9. Vergütungsanspruch bei vorzeitiger Beendigung des Vertrages

(1) Bei einer Kündigung durch den Auftraggeber steht der GmbH Kein Vergütungsanspruch zu, wenn die Kündigung bis spätestens 6 Wochen vor Beginn der Veranstaltung bei der GmbH eingeht.

(2) Bei einer Kündigung durch den Auftraggeber, die der GmbH spätestens 4 Wochen vor Beginn der Veranstaltung zugeht, steht der GmbH ein Vergütungsanspruch in Höhe von 30% der Vergütung nach Maßgabe Ziffer 8 zu.

(3) Bei einer Kündigung durch den Auftraggeber, die der GmbH spätestens 2 Wochen vor Beginn der Veranstaltung zugeht, steht der GmbH ein Vergütungsanspruch in Höhe von 50% der Vergütung nach Maßgabe der Ziffer 8 zu.

(4) Bei einer Kündigung durch den Auftraggeber, die der GmbH am Tag vor Beginn der Veranstaltung bzw. am Tag der Veranstaltung zugeht, steht der GmbH ein Vergütungsanspruch in Höhe von 90% der Vergütung nach Maßgabe der Ziffer 8 zu.

(5) Bei einer Kündigung durch den Auftraggeber aus witterungsbedingten Gründen am Veranstaltungstag steht der GmbH Aufwendungsersatzanspruch in Höhe von 100% nach Maßgabe der Ziffer 8 zu, soweit die Aufwendungen ausschließlich und speziell für die GmbH gemacht worden sind. Hierzu zählen insbesondere auch für den Auftraggeber speziell erstellte Logos, speziell gebaute Dekorationen sowie tatsächliche angefallene Anfahrts- und Transport kosten und sonstiger tatsächlich angefallener Aufwand. Der Ersatzanspruch beträgt in jedem Fall 30% der Vergütung nach Maßgabe der Ziffer 8.

(6) Für die Fristberechnung gelten die Vorschriften der §§187 ff. BGB.

10. Erfüllungsort

Erfüllungsort und Gerichtsstand für alle Streitigkeiten, auch für Scheck- und Wechselverbindlichkeiten, ist der sitz der GmbH.

11. Wirksamkeit bei Teilnichtigkeit

Die Unwirksamkeit einzelner Bestimmungen dieser Auftragsbedingungen berührt nicht die Wirksamkeit der allgemeinen Auftragsbedingungen im Übrigen.
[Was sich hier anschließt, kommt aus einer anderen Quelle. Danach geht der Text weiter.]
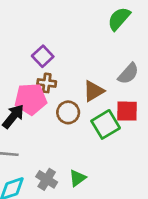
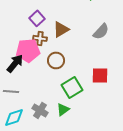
brown triangle: (94, 91) -> (61, 29), moved
red square: (127, 111) -> (100, 75), moved
green square: (106, 124) -> (72, 87), moved

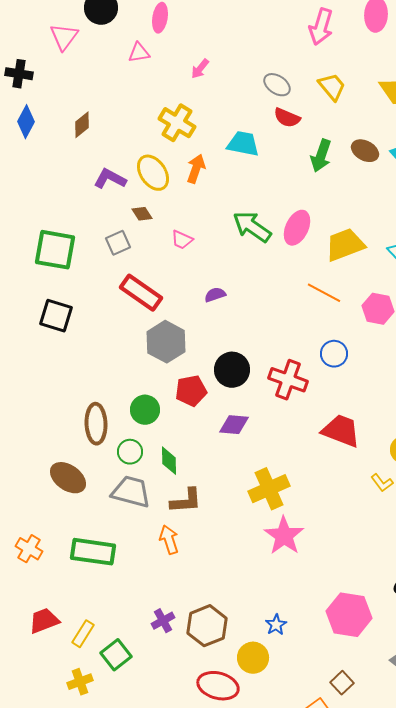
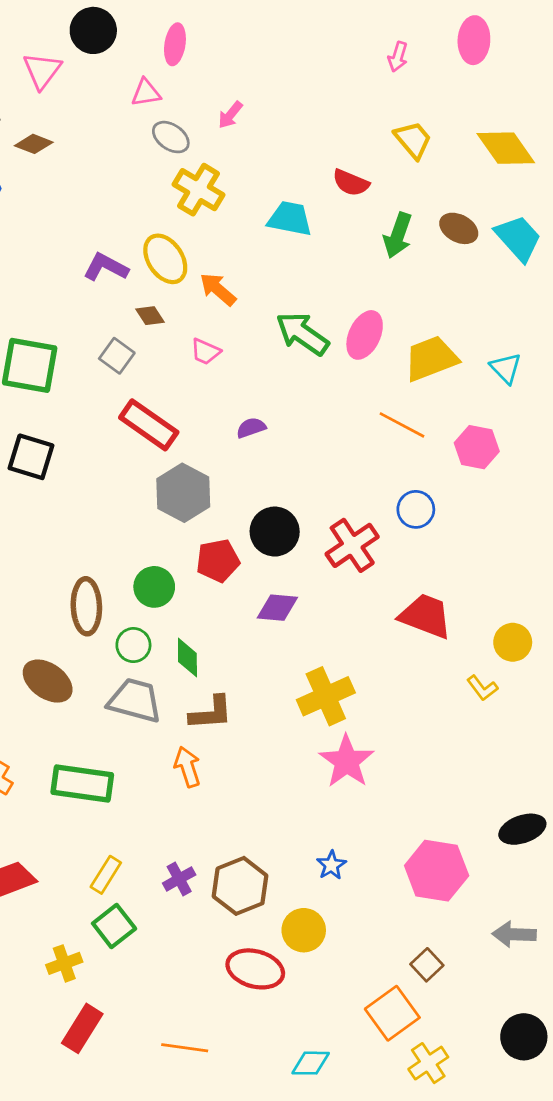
pink arrow: (321, 27) -> (398, 57), size x0.6
gray ellipse: (277, 85) -> (171, 137), moved
brown diamond: (82, 125) -> (34, 144), moved, turned 60
orange arrow: (196, 169) -> (218, 289), moved, turned -68
gray square: (118, 243) -> (117, 356), turned -30
red cross: (288, 380) -> (352, 545), turned 36
blue star: (276, 625) -> (331, 865), moved
yellow rectangle: (83, 634) -> (106, 875), moved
Soweit die Bestimmungen nicht Vertragsbestandteil geworden oder unwirksam sind, richtet sich der Inhalt des Vertrages nach den gesetzlichen Vorschriften.

12. Änderungen und Ergänzungen

Änderungen und Ergänzungen dieser Auftragsbedingungen bedürfen der Schriftform.

13. Teillieferung

Der Kunde ist verpflichtet, soweit dies zumutbar ist und nicht Gesamtlieferung vereinbart war, Teillieferungen anzunehmen.

14. Bedingungen bestimmter Verleihware

(1) Die Standartverleih Dauer beträgt 4 Tage. Ab dem fünften Tag der Verleihdauer, werden pro Tag 25% des Verleihwertes berechnet.

(2) Bei Defekt, Beschädigung und Verlust wird der Wiederbeschaffungswert dem Kunden in Rechnung gestellt. Bei starken Verschmutzungen werden die Reinigungskosten dem Kunden in Rechnung gestellt.

(3) Bei defektem Leuchtmittel werden 50% des Wiederbeschaffungswertes dem Kunden in Rechnung gestellt.